Keypoint text descriptions:
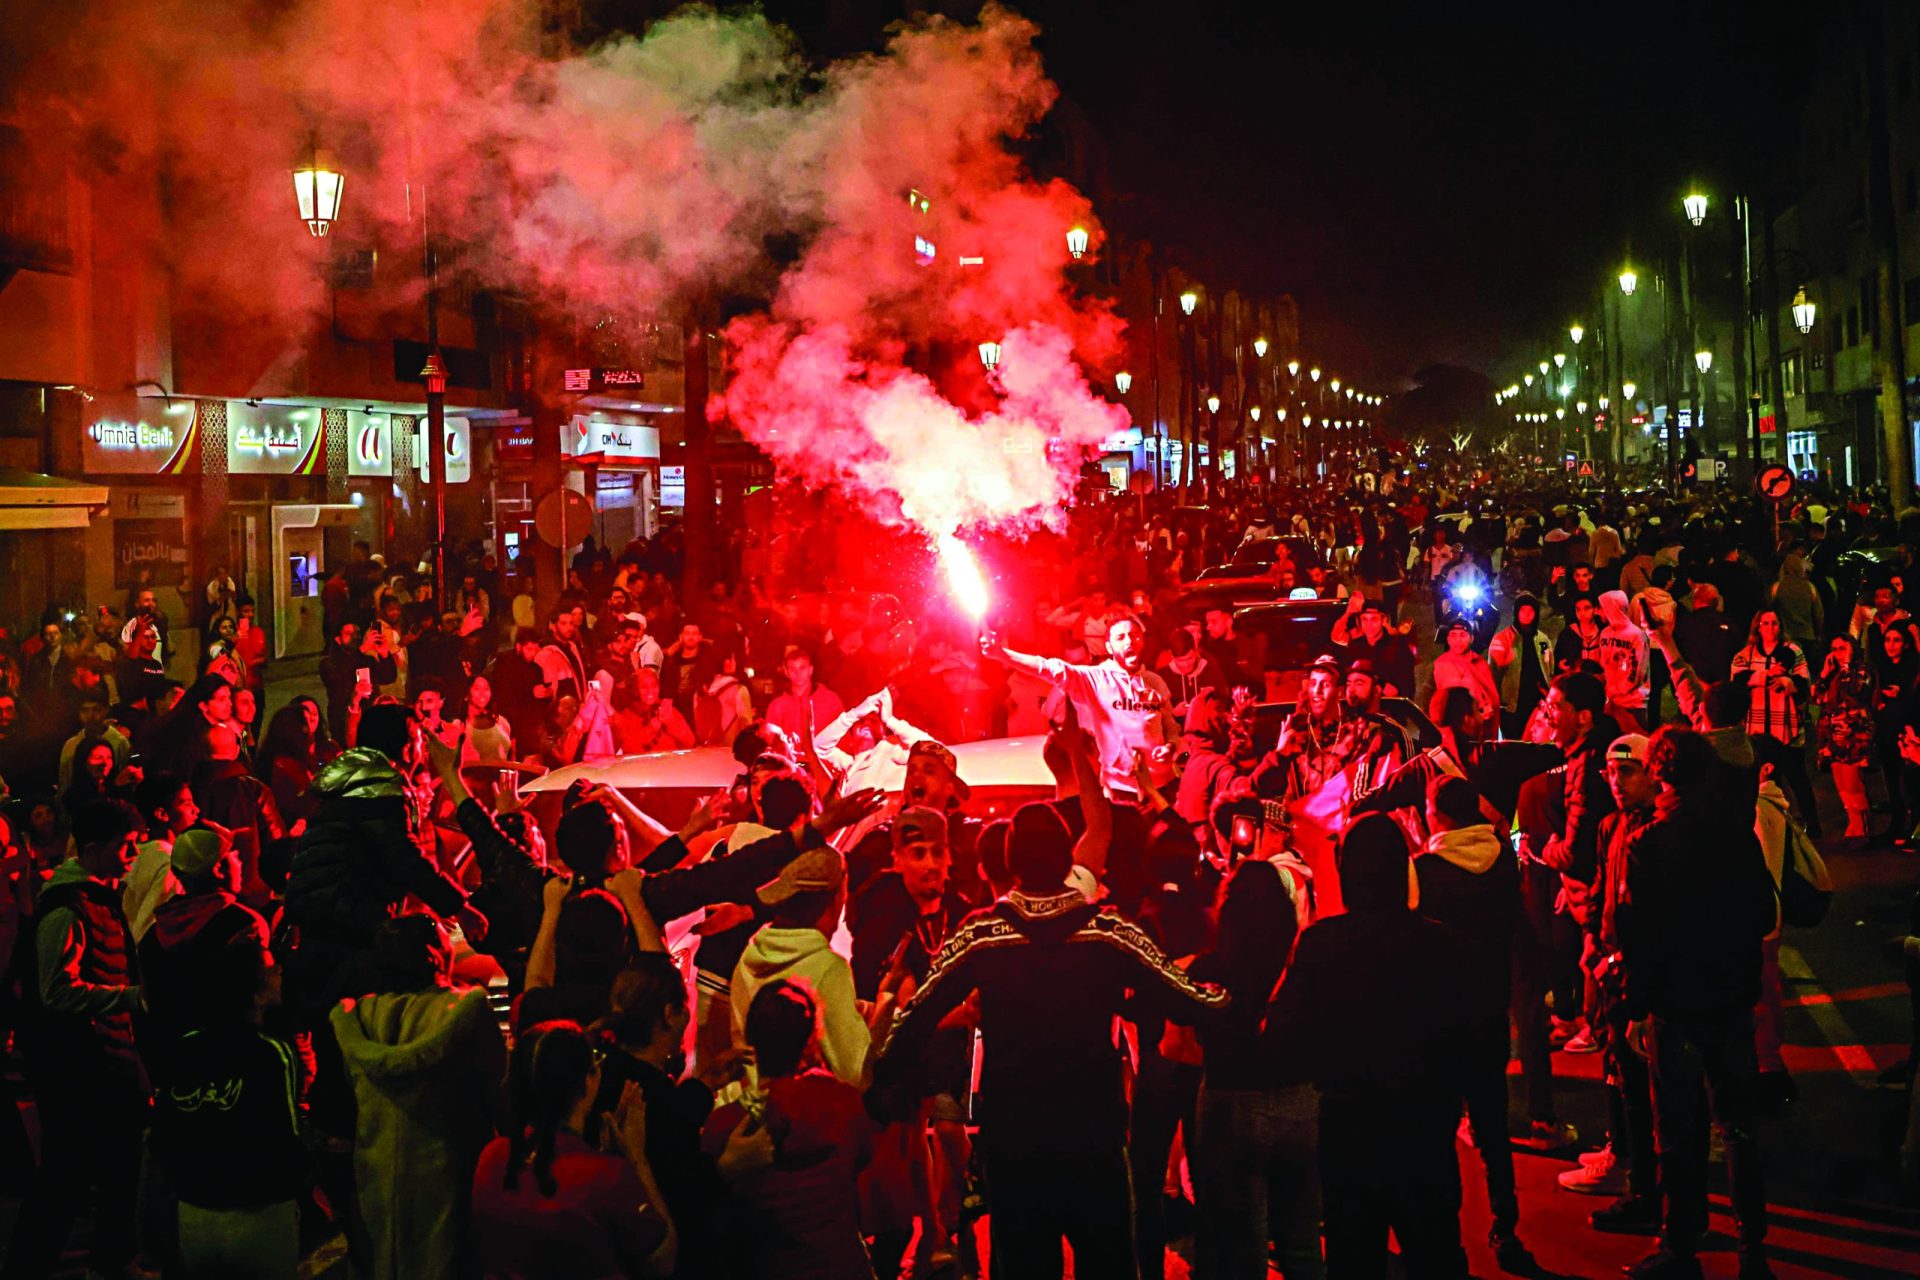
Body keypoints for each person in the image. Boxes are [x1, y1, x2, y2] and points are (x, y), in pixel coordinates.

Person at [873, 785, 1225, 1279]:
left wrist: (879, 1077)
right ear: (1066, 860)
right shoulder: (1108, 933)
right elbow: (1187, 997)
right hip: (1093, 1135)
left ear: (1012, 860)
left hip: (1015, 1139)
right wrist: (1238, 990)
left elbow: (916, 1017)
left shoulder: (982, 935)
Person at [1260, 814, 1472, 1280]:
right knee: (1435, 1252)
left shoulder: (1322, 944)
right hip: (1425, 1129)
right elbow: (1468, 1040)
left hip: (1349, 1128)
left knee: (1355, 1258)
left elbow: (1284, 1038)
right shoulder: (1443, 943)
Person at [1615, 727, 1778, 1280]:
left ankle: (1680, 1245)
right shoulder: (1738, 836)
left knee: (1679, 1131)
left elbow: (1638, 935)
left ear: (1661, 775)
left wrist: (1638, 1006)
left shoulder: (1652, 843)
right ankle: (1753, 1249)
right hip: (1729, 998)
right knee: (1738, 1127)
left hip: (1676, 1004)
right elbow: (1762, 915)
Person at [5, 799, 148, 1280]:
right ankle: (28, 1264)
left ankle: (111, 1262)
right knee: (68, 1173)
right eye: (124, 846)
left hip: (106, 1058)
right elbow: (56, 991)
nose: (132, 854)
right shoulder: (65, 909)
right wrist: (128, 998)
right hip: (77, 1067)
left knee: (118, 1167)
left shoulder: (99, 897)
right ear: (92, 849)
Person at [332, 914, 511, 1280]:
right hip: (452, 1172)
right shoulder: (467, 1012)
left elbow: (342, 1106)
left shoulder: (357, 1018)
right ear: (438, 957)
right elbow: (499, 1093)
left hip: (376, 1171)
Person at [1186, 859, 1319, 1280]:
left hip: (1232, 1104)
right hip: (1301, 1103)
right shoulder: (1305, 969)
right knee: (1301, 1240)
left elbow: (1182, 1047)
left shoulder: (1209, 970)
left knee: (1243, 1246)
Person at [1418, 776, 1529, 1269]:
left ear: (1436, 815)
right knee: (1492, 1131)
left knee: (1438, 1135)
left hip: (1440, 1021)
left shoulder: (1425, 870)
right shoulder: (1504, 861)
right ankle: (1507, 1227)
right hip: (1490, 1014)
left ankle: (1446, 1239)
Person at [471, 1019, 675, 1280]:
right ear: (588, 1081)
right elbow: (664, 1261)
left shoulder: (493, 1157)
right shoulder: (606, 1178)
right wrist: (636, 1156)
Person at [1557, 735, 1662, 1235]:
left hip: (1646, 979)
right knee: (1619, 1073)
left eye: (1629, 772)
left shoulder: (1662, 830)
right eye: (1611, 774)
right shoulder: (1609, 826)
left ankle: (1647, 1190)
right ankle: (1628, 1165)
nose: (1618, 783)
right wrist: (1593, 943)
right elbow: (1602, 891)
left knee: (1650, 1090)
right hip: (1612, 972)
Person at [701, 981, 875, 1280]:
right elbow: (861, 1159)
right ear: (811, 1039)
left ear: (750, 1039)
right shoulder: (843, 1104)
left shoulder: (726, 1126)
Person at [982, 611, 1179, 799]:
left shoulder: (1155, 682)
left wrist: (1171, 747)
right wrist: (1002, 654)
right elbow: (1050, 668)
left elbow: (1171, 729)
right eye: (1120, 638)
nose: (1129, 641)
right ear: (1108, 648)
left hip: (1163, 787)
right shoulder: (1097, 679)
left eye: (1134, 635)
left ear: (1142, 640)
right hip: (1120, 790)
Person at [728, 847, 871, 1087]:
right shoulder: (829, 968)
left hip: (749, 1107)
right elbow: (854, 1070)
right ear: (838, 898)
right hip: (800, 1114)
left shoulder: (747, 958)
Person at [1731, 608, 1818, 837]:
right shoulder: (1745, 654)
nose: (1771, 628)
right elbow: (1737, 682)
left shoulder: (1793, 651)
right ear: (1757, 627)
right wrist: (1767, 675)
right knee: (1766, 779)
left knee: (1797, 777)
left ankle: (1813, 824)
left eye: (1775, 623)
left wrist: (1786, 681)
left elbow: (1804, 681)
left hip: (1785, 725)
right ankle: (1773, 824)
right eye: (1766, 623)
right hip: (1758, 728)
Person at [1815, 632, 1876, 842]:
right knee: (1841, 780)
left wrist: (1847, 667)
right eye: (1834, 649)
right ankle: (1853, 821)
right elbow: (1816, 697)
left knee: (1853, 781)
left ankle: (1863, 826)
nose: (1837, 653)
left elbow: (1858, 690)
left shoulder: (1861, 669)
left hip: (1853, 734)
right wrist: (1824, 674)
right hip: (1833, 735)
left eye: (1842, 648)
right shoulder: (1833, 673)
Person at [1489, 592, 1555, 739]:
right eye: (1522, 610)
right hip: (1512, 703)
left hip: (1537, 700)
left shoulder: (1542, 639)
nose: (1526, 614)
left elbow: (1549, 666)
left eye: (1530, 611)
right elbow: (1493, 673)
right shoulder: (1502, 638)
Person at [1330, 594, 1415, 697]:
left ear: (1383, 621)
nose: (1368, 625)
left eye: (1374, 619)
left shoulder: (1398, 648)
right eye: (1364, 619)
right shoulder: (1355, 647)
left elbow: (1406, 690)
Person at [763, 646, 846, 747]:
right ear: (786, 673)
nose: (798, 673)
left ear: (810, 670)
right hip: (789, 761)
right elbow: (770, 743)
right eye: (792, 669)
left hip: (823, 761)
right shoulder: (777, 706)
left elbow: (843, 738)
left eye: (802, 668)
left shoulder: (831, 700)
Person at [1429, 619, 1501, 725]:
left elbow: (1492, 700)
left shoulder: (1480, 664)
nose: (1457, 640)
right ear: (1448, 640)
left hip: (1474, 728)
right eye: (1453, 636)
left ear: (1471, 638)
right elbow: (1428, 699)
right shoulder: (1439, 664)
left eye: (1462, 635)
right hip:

▶ [TASK DIRECTIONS]
Copy nothing but the lines from the start of the entries through the line with "right ear: (92, 849)". Write them out exactly, without pictures.

▶ [OUTPUT BELOW]
Body keypoints for each person in the image. Boxes are [x1, y1, x2, y2] and points are (x, y), in pixel coordinates.

Person at [873, 785, 1225, 1279]:
left wrist: (879, 1077)
right ear: (1066, 860)
right shoulder: (1108, 933)
right elbow: (1187, 997)
right hip: (1093, 1135)
left ear: (1012, 860)
left hip: (1015, 1139)
right wrist: (1238, 990)
left elbow: (916, 1017)
left shoulder: (982, 935)
Person at [1260, 814, 1472, 1280]:
right knee: (1435, 1252)
left shoulder: (1322, 944)
right hip: (1425, 1129)
right elbow: (1468, 1040)
left hip: (1349, 1128)
left knee: (1355, 1258)
left elbow: (1284, 1038)
right shoulder: (1443, 943)
Person at [1615, 727, 1778, 1280]:
left ankle: (1680, 1245)
right shoulder: (1738, 836)
left knee: (1679, 1131)
left elbow: (1638, 935)
left ear: (1661, 775)
left wrist: (1638, 1006)
left shoulder: (1652, 843)
right ankle: (1753, 1249)
right hip: (1729, 998)
right knee: (1738, 1127)
left hip: (1676, 1004)
right elbow: (1762, 915)
Person at [5, 799, 148, 1280]:
right ankle: (28, 1264)
left ankle: (111, 1262)
right knee: (68, 1173)
right eye: (124, 846)
left hip: (106, 1058)
right elbow: (56, 991)
nose: (132, 854)
right shoulder: (65, 909)
right wrist: (128, 998)
right hip: (77, 1067)
left knee: (118, 1167)
left shoulder: (99, 897)
right ear: (92, 849)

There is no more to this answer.